**SET OF TASKS**:
- A) According to the passage on Huntington's history, in what year was the southern part of the town formally separated to create Babylon Town?
- B) Continue the passage on Huntington's history from the point where it stops.

═══ PASSAGE PROVIDED ═══

Visit: www.suffolkcountyhistoricalsociety.org

To view 2014 Photo of the Week pages click here.

_________________________________________________________

PHOTO OF THE WEEK: August 14, 2015 — FROM THE SCHS LIBRARY ARCHIVES

“How shall we know it is us without our past?” – John Steinbeck

 

Huntington Harbor, East Shore, 1900

 

by Wendy Polhemus-Annibell, Librarian

(To view Fullerton Photo please visit SCHS webpage / link below) Huntington Harbor, East Shore, Sailboats at Anchor, 1900, by Hal B. Fullerton. (Image from the Harry T. Tuthill Fullerton Collection of the Suffolk County Historical Society Library Archives [149.7.78]. Copyright © Suffolk County Historical Society. All rights reserved.)

Huntington was founded in 1653 by three men from Oyster Bay who purchased a parcel of land from the Matinecock tribe. This parcel, which has since become known as the “First Purchase,” included land bordered by Cold Spring Harbor on the west, Northport Harbor on the east, what is now known as Old Country Road to the south, and Long Island Sound to the north. The men immediately turned the land over to the white settlers who had already been living there. From this initial settlement, Huntington grew over subsequent years to include all of the land presently comprising the modern Towns of Huntington and Babylon. It wasn’t until 1872 that the southern part of the town was formally separated to create Babylon Town.

═══ SUPPLIED ENTRIES ═══

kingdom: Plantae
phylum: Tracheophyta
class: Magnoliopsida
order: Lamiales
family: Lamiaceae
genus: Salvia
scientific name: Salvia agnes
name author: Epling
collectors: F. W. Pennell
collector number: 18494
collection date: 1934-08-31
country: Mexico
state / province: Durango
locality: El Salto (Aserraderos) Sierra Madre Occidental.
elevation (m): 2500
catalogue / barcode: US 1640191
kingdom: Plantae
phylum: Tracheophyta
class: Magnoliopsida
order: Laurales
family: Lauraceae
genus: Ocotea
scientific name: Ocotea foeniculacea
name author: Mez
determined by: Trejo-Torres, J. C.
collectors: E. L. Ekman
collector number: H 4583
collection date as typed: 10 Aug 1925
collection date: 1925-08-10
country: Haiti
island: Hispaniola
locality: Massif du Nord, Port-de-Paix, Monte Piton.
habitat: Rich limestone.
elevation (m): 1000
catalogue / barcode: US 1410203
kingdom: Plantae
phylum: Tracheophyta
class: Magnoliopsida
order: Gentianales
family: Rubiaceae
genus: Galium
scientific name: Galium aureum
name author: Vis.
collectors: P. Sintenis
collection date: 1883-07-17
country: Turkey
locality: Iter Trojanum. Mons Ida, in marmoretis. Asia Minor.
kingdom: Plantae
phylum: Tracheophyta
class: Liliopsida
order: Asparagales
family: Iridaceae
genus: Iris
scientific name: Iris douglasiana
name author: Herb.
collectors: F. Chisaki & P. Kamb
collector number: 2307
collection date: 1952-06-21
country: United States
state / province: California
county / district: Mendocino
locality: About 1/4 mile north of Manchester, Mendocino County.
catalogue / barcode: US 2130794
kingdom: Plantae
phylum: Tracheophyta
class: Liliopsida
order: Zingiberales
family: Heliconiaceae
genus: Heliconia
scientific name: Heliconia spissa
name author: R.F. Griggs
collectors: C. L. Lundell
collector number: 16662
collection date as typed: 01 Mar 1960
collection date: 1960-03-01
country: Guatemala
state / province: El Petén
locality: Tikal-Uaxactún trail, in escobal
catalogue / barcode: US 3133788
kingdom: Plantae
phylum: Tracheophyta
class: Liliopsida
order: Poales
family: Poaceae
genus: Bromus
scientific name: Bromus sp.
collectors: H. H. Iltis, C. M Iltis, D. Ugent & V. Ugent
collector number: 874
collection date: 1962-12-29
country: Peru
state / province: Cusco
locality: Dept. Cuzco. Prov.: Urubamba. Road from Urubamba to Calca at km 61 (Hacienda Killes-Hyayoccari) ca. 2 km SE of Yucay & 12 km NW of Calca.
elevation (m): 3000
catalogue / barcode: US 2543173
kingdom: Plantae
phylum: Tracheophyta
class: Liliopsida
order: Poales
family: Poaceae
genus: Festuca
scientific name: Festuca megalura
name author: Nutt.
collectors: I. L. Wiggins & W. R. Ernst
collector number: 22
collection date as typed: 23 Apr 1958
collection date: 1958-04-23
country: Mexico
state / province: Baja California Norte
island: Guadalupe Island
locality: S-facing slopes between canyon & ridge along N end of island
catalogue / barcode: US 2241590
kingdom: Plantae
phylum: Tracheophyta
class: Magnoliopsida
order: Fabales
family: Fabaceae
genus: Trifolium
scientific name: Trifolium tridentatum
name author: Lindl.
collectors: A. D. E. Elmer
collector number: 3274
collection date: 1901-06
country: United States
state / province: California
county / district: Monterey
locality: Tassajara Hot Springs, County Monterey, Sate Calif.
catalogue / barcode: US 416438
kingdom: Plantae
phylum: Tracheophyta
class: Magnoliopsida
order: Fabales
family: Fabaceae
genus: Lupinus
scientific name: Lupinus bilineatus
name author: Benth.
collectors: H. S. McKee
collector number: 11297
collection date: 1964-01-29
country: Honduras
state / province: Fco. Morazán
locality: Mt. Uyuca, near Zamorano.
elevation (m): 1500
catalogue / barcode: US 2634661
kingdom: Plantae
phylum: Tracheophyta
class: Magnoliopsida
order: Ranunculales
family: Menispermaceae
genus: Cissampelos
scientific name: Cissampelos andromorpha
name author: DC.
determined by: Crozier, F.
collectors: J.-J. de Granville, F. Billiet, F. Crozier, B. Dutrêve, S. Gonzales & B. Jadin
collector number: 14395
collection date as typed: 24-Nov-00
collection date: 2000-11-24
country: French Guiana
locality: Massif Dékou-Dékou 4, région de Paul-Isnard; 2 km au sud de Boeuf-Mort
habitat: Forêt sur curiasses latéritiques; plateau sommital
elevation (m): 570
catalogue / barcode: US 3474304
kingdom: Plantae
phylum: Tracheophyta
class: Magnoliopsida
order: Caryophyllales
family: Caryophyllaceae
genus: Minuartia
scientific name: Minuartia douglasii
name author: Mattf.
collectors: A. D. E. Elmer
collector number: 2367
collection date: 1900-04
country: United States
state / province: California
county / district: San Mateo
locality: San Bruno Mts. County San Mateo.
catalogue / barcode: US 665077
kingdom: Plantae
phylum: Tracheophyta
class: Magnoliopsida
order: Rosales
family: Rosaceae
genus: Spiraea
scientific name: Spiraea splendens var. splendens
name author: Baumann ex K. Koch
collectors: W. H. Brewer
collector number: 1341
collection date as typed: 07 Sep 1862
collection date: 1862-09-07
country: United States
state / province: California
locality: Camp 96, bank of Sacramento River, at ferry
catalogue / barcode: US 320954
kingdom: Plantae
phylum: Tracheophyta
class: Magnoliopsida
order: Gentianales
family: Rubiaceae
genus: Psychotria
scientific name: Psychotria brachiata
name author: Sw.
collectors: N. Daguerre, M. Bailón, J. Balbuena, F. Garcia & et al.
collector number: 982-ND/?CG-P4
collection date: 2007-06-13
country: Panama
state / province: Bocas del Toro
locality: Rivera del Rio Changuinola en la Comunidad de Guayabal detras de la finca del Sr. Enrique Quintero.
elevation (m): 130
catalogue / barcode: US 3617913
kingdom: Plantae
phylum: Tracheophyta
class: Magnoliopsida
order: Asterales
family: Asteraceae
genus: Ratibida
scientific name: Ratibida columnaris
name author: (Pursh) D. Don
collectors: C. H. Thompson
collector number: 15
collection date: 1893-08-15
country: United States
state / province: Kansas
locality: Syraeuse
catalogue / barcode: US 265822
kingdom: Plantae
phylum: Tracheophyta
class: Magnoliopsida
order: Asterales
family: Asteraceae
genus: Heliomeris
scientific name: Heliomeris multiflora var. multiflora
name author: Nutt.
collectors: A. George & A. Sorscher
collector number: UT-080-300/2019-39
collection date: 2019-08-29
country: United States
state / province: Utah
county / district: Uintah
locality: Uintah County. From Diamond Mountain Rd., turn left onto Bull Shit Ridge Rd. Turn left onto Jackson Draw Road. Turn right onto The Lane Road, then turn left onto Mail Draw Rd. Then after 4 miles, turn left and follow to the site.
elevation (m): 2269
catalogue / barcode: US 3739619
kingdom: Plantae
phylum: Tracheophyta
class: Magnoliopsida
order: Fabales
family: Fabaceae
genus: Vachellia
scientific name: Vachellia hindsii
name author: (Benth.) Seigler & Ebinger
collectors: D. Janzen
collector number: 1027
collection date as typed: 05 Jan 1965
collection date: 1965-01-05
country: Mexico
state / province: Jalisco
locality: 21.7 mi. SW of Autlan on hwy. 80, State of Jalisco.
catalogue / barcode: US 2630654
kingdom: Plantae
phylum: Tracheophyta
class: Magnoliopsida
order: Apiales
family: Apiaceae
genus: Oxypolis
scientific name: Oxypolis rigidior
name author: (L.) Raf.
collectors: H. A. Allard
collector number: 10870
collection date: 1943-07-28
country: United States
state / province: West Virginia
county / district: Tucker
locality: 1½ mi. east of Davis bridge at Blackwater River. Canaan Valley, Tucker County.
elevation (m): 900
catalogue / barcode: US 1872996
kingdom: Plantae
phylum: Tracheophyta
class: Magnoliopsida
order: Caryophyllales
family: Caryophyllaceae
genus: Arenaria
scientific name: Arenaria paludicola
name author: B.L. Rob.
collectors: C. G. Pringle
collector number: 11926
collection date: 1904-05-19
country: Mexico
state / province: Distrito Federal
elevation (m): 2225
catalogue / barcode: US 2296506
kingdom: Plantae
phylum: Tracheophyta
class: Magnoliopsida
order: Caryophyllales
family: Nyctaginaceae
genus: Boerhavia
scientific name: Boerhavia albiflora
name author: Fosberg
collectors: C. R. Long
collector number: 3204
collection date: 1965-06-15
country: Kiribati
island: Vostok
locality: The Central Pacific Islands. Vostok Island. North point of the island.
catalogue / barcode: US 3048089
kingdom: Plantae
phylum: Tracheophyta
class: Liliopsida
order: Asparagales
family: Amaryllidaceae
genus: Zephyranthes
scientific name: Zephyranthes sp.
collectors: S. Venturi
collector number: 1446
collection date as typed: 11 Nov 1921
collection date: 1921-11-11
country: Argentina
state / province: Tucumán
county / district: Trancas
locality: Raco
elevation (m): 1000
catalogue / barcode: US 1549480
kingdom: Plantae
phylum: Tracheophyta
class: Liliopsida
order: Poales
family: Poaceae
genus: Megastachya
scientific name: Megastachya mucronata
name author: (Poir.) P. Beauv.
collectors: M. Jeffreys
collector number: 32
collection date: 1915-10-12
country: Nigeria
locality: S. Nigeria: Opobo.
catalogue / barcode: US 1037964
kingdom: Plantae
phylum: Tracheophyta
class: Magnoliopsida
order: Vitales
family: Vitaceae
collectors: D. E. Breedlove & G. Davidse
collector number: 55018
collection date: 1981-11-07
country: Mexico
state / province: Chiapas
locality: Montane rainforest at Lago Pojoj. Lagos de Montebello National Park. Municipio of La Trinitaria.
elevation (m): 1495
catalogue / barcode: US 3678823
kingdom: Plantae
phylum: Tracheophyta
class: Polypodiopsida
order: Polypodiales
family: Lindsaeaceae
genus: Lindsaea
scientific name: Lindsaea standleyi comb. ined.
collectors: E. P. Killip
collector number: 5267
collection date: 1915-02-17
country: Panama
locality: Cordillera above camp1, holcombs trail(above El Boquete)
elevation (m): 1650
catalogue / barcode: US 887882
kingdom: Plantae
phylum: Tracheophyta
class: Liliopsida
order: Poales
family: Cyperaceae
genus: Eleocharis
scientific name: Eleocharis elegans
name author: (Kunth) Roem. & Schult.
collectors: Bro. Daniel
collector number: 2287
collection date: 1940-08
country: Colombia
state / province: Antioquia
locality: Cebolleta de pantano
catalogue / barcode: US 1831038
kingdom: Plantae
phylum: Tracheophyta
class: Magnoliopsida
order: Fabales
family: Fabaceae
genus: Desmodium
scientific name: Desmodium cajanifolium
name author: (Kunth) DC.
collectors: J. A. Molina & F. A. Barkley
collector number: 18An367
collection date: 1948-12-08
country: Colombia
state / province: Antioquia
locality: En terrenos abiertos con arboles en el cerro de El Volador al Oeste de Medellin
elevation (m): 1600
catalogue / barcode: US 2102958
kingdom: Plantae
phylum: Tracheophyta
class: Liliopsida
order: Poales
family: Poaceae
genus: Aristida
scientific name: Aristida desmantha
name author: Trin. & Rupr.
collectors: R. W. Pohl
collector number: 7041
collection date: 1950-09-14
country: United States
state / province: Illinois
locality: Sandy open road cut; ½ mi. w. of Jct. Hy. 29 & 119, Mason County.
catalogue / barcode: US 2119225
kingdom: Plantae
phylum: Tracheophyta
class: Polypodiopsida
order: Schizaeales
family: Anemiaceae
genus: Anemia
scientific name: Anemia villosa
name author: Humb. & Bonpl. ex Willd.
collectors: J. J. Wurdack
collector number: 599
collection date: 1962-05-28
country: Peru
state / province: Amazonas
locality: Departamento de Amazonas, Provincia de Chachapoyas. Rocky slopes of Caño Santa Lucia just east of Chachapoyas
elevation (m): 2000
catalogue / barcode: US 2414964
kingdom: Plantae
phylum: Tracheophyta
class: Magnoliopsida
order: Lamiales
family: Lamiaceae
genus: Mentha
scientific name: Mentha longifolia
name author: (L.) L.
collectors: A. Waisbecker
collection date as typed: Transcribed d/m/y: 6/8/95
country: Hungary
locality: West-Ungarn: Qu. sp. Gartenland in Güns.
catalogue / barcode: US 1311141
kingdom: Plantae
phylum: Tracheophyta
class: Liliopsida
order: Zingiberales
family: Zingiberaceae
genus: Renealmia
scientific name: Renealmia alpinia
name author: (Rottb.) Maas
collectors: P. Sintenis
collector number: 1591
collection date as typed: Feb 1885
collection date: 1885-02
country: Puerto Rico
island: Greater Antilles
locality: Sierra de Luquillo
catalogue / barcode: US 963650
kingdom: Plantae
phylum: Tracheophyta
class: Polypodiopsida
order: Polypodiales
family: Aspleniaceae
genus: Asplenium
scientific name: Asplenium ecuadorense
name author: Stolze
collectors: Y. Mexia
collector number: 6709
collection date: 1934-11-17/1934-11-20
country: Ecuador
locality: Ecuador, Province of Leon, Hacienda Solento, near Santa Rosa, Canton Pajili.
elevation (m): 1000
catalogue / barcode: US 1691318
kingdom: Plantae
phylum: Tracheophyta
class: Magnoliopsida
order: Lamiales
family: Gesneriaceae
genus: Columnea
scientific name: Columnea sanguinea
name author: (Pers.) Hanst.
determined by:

═══

**SET OF ANSWERS**:
- A) 1872

- B)
Because Huntington was populated largely by English settlers, unlike the rest of the New Amsterdam colony, the town voted in 1660 to become part of the Connecticut colony rather than remain under the authority of New Amsterdam. When the British gained control of New Amsterdam in 1664 (renaming it “New York”), Huntington was formally restored to the jurisdiction of New York. Following the Battle of Long Island during the Revolutionary War, British troops used Huntington as their headquarters and remained encamped there until the end of the war.

When President George Washington visited Huntington in 1790, the town had 2,000 residents. Most lived in Huntington hamlet, with farmhouses scattered in the rest of the town. By the early 1800s, the town’s population had grown to over 4,000. The arrival of the Long Island Railroad in 1867 transformed the economy of Huntington from primarily agriculture and shipping (based on its well-protected harbor) to tourism and commuting. The end of World War II brought about an explosive growth of population in Huntington, where farms and resorts gave way to residential homes and businesses.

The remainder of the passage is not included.